Lettere a Sergio Romano, Corriere della Sera 09/04/2013, 9 aprile 2013
ENIGMI DELLA CRISI COREANA STRATEGIA DELLO STATO D’ASSEDIO
La Corea del Nord ha dichiarato lo stato di guerra con il Sud. Ogni giorno il governo di Pyongyang alza l’asticella con nuove provocazioni. È verosimile pensare che l’obbiettivo del Nord sia effettivamente una guerra (nucleare!) che lo vedrebbe inesorabilmente soccombere?
Isabella Coccolini
isacoccolini@hotmail.it
Kim Jong-un dichiara che stanno rafforzando «quantitativamente e qualitativamente» il loro arsenale nucleare. A parte la follia di chi continua a buttare soldi in armamenti lasciando che il popolo muoia letteralmente di fame e a parte il fatto che a Corea del Sud, Usa e Giappone non passa nemmeno per la testa di invadere la Corea del Nord, la mia domanda è: perché lo fanno?
Luigi Santafede
luigisantafede@yahoo.com
Cari lettori, in questa ennesima crisi coreana gli enigmi sono almeno due. Il primo concerne i piani militari del regime di Pyongyang. I soldati alle armi, immediatamente disponibili per il campo di battaglia, sono più di un milione, ma i loro armamenti sono complessivamente invecchiati ed è difficile immaginare che possano prevalere sulle forze congiunte, modernamente attrezzate, degli Stati Uniti e della Corea del Sud. Sulla consistenza della forza nucleare abbiamo notizie difficilmente verificabili, ma i migliori analisti escludono che i nordcoreani siano in grado di montare una testata atomica su missili di lunga e media gittata. Potrebbero colpire la Corea del Sud o una base degli Stati Uniti in Giappone, ma con il rischio di una devastante rappresaglia americana. Quale può essere il senso di una guerra provocata in queste circostanze?
Foreign Affairs, la migliore rivista americana di politica internazionale, ritiene che i nordcoreani abbiano una strategia simile, anche se su scala molto più modesta, a quella della Nato negli anni della Guerra fredda. I Paesi dell’Alleanza atlantica sapevano che l’Urss e i suoi satelliti disponevano di una schiacciante superiorità numerica, ma si servirono dell’arsenale nucleare americano e britannico come di un deterrente. Il messaggio lanciato a Mosca era chiaro: se ci attaccherete vi colpiremo con i nostri missili e con i nostri bombardieri. Allo stesso modo la Corea del Nord potrebbe essere pronta a usare contro i suoi nemici l’arma del ricatto nucleare: se cercherete di sopraffarci con le vostre armi convenzionali, saremo pronti a utilizzare contro di voi i nostri missili nucleari. Ma quali sarebbero le finalità politiche di una tale strategia? Perché provocare un conflitto di cui l’esito, nella migliore delle ipotesi, sarebbe un altro armistizio?

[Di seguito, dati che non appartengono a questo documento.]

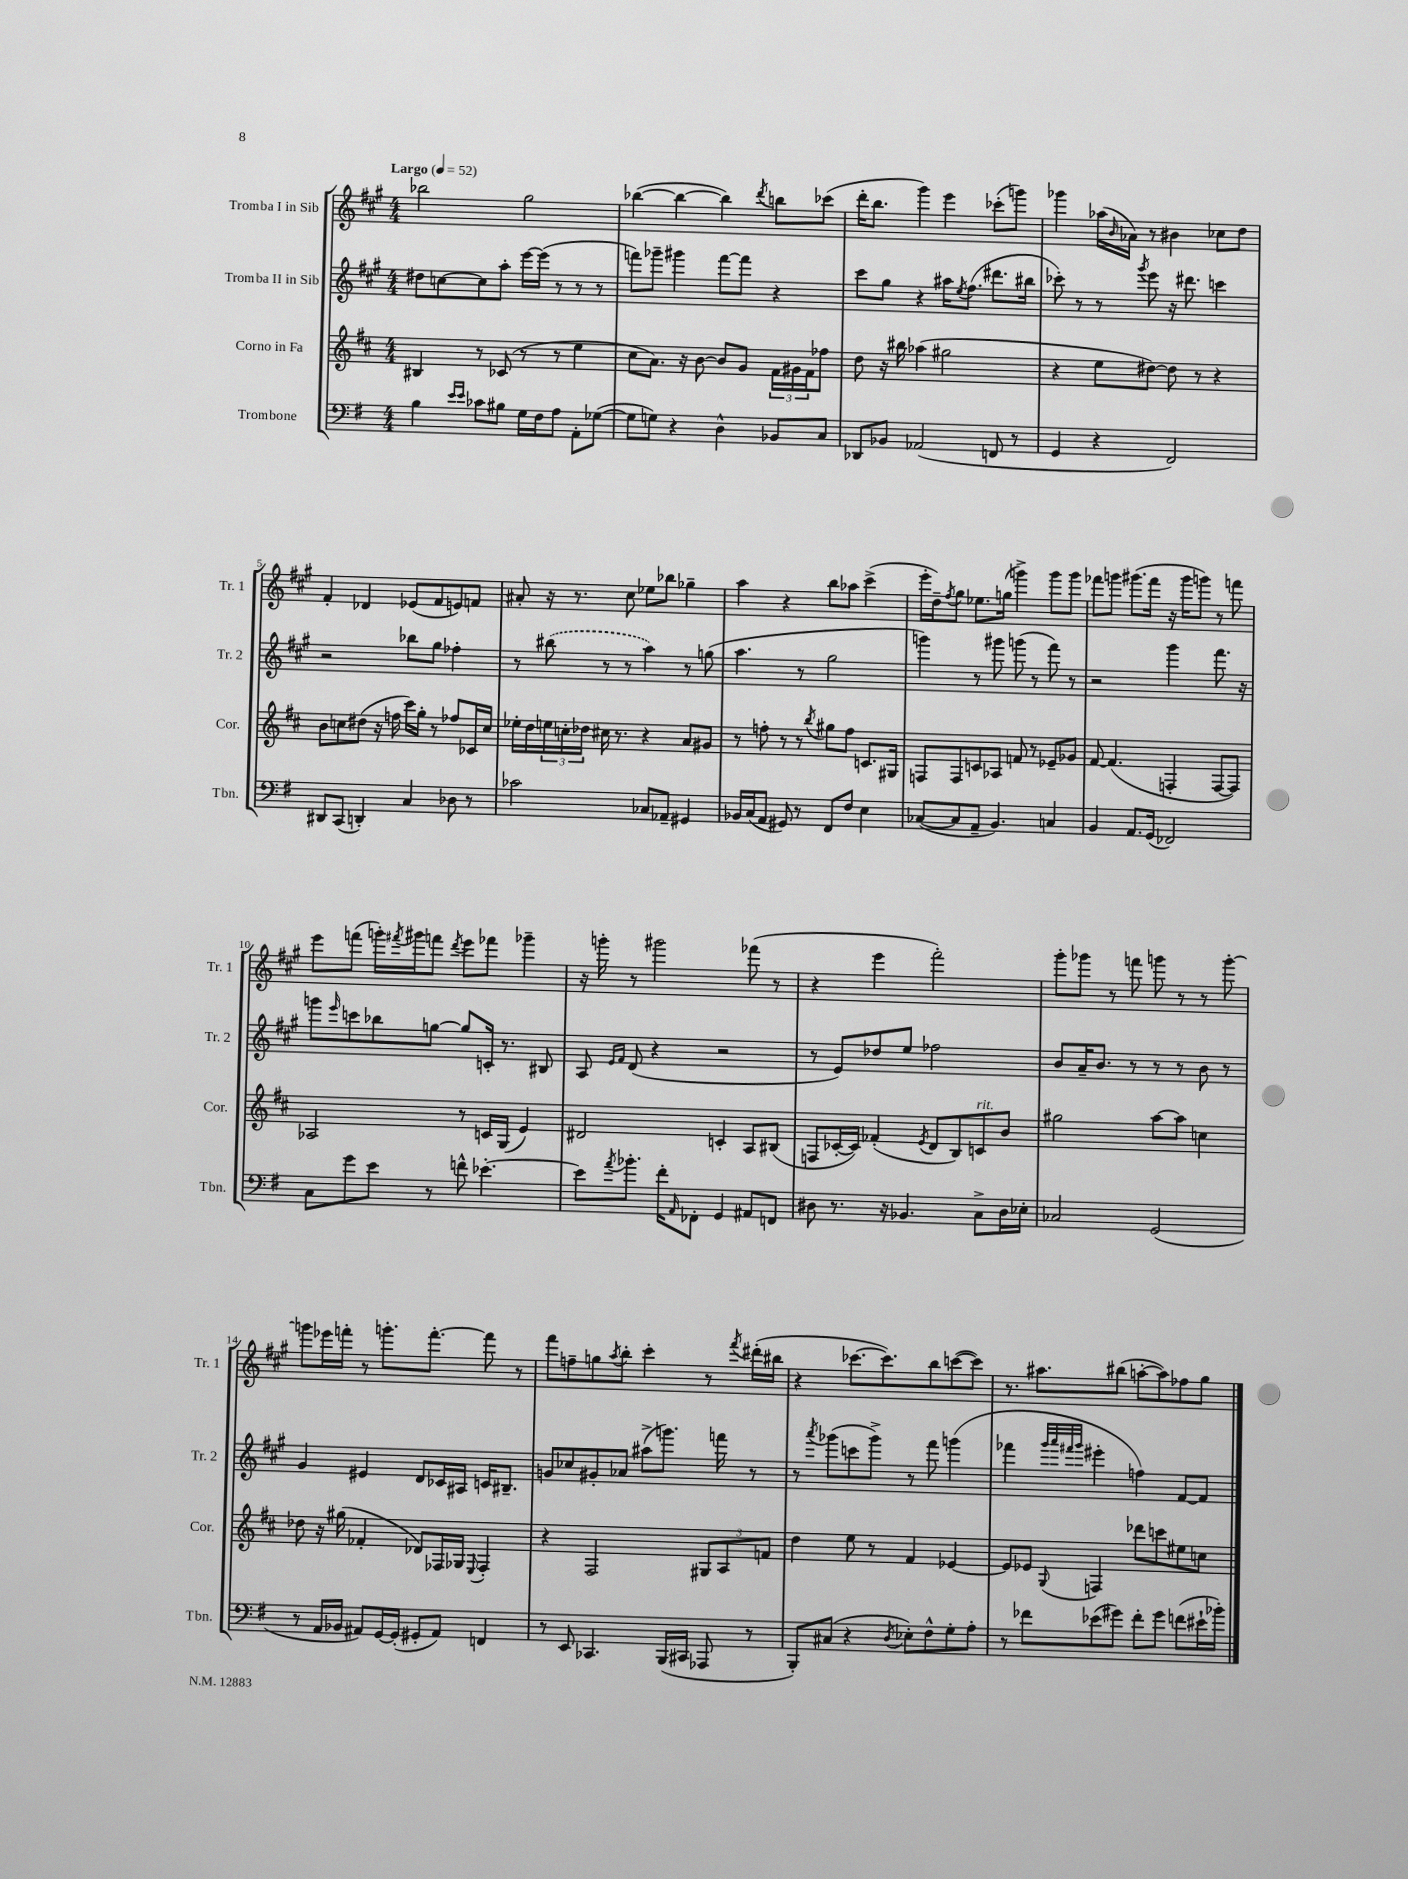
<<
\new StaffGroup <<
\new Staff = "s0" \with { instrumentName = "Tromba I in Sib" shortInstrumentName = "Tr. 1" } {
    \clef treble \key a \major \numericTimeSignature \time 4/4 \tempo "Largo" 4 = 52
    bes''2 gis''2 |
    bes''4~( bes''4~ bes''4) \acciaccatura { d'''8 } b''8 ces'''8( |
    d'''16-. b''8. gis'''4) e'''4 ces'''8-.( g'''8) |
    ges'''4 aes''16( \grace { b'16 } aes'16) r8 bis'4 ces''8 d''8 |
    fis'4-. des'4 ees'8( fis'8 e'8) f'8 |
    ais'8-. r16 r8. cis''8 ees''8 bes''8 ges''4-- |
    a''4 r4 b''8 aes''8 cis'''4->( |
    e'''16-. d''16--) \acciaccatura { fis''8 } gis''8 ees''8. g''16( g'''4->) g'''8 g'''8 |
    fes'''8 g'''8 gis'''8.( fes'''16 r16 gis'''16 g'''8) r8 f'''8 |
    e'''8 f'''8( g'''16-.) \acciaccatura { fis'''8 } gis'''16 f'''8 \acciaccatura { d'''8 } e'''8 fes'''8 ges'''4-- |
    r16 g'''16-. r8 gis'''2 fes'''8( r8 |
    r4 e'''4 fis'''2-.) |
    gis'''8-. ges'''8 r8 f'''8 g'''8 r8 r8 g'''8~-. |
    g'''8 ees'''16 f'''16-. r8 g'''8.-. f'''8.~-. f'''8 r8 |
    fis'''8 f''8-- g''8 \acciaccatura { a''8 } b''8-. cis'''4-. r8 \acciaccatura { fis'''8 } dis'''16-.( bis''16 |
    r4 ces'''8.~ ces'''8.) b''8 c'''8~( c'''8) |
    r8. ais''8. bis''8( a''8~-. a''8) fes''8 gis''8 \bar "|." |
}
\new Staff = "s1" \with { instrumentName = "Tromba II in Sib" shortInstrumentName = "Tr. 2" } {
    \clef treble \key a \major \numericTimeSignature \time 4/4
    dis''8 c''8~ c''8 a''8-. e'''16~ e'''16( r8 r8 r8 |
    f'''8) ges'''8-- gis'''4 f'''8~ f'''8 r4 |
    cis'''8 gis''8 r4 ais''16 \acciaccatura { e''8 } fis''8.( dis'''8. bis''16 |
    ces'''8-.) r8 r8 \acciaccatura { gis'''8 } e'''8 r16 dis'''8. c'''4 |
    r2 bes''8 gis''8 fes''4-. |
    r8 \once \slurDashed bis''8( r8 r8 a''4) r8 g''8( |
    a''4. r8 gis''2 |
    g'''4) r8 gis'''8 g'''8( r8 fis'''8) r8 |
    r2 gis'''4 fis'''8. r16 |
    g'''8 \grace { e'''16 } c'''8 bes''8 g''8~ g''8 c'16-. r8. bis8 |
    a8 \grace { e'16 fis'16 } d'8( r4 r2 |
    r8 e'8) des''8 e''8 fes''2 |
    b'8 a'16-- b'8. r8 r8 r8 b'8 r8 |
    gis'4 eis'4 d'8 ces'16 ais16 c'16 bis8.-- |
    g'8 ces''8 gis'8-. aes'8 ais''8->( g'''8.) f'''16 r8 |
    r8 \acciaccatura { a'''8 } ges'''8( c'''8 ges'''8->) r8 fis'''8 g'''4( |
    fes'''4 \grace { gis'''32 a'''32 fis'''32 gis'''32 } eis'''4-. f''4) fis'8~ fis'8 \bar "|." |
}
\new Staff = "s2" \with { instrumentName = "Corno in Fa" shortInstrumentName = "Cor." } {
    \clef treble \key d \major \numericTimeSignature \time 4/4
    bis4 r8 ces'8( r8 r8 e''4 |
    cis''8 a'8.) r16 b'8~ b'8 g'8 \tuplet 3/2 { fis'16 gis'16 fis'16 } fes''8 |
    d''8 r16 bis''16 aes''4( gis''2 |
    r4 e''8 dis''8~) dis''8 r8 r4 |
    b'8 c''8 dis''8( r16 f''16 cis'''16) g''16-. r8 fes''8 ces'16 c''16 |
    ees''16-. d''16 \tuplet 3/2 { e''16 c''16-. des''16 } cis''16 r8. r4 a'8 gis'8 |
    r8 f''8-. r8 r8 \acciaccatura { b''8 } gis''8 f''8 c'8. gis16 |
    f8 f8 c'8 aes8 f'8 r8 ees'8-- ges'8 |
    fis'8~ fis'4.( f4-. f8~ f8) |
    aes2 r8 c'16 g16( e'4) |
    dis'2 c'4-. a8 bis8( |
    f8 ces'16~-. ces'16) fes'4-.( \acciaccatura { e'8 } d'8 b8) c'8^\markup { \italic "rit." } b'8 |
    gis''2 a''8~ a''8 c''4 |
    des''8 r16 gis''16( fes'4-. des'8) fes16 ges16 \appoggiatura { e8 } fes4-. |
    r4 fis2 \tuplet 3/2 { gis8 a8 f'8 } |
    d''4 e''8 r8 fis'4 ees'4~ |
    ees'8 ees'8 \appoggiatura { g8 } f4 des'''8 c'''8 eis''8 c''8 \bar "|." |
}
\new Staff = "s3" \with { instrumentName = "Trombone" shortInstrumentName = "Tbn." } {
    \clef bass \key g \major \numericTimeSignature \time 4/4
    b4 \grace { e'16 e'16 } ces'8 bis8 g16 fis16 a8 a,8-. ges8~( |
    ges8 g8) r4 d4-^ bes,8 c8 |
    des,8 bes,8 aes,2( f,8 r8 |
    g,4 r4 fis,2) |
    dis,8 c,8( d,4-.) c4 des8 r8 |
    ces'2 ces8 aes,8-- gis,4 |
    bes,16 c16( a,8 gis,8) r8 fis,8 fis8 e4 |
    ces8~( ces8 a,8-- b,4.) c4 |
    b,4 a,8. g,16( fes,2) |
    c8 g'8 e'8 r8 f'8-^ ees'4.~-. |
    ees'8 \acciaccatura { a'8 } bes'8.-. fis'16-. \grace { a,16 } fes,8-. g,4 ais,8 f,8 |
    dis8 r8. r16 bes,4. c8-> dis16 ees16-. |
    ces2 g,2( |
    r8 a,16 bes,16 ais,8) g,16~ g,16-.( gis,8-. ais,8) f,4 |
    r8 e,8 ces,4. b,,16( cis,16 aes,,8 r8 |
    b,,8-.) cis8( r4 \acciaccatura { d8 } ees8-.) fis8-^ g8-. a8-. |
    r8 fes'8 ees'8( gis'8) fes'8-. gis'8 f'8( eis'16-! bes'16-.) \bar "|." |
}
>>
>>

Per decifrare questo secondo enigma abbiamo soltanto ipotesi. Kim Jong-un ha conquistato il potere per una sorta di diritto dinastico, ma non lo ha ancora consolidato creando intorno alla sua persona una fitta rete di alleati e clienti. È un dittatore, ma il regime è una oligarchia militare che potrebbe da un giorno all’altro scegliere un altro leader. Forse il miglior modo per controllare gli oligarchi è quello di creare periodicamente il sentimento dello stato d’assedio, della patria minacciata, del nemico alle porte. In altri tempi il padre e il nonno hanno adottato con successo la stessa strategia e il terzo Kim avrebbe deciso di imitarli.
Questa volta, tuttavia, la partita è più complicata. Mentre i due predecessori hanno potuto contare sul sostegno della Russia e della Cina, le provocazioni dell’ultimo Kim sembrano avere suscitato le critiche di Mosca e Pechino. Non sono certo tuttavia che questo giustifichi un certo ottimismo. I peggiori errori sono quelli che vengono commessi da chi si è bruciato i ponti alle spalle.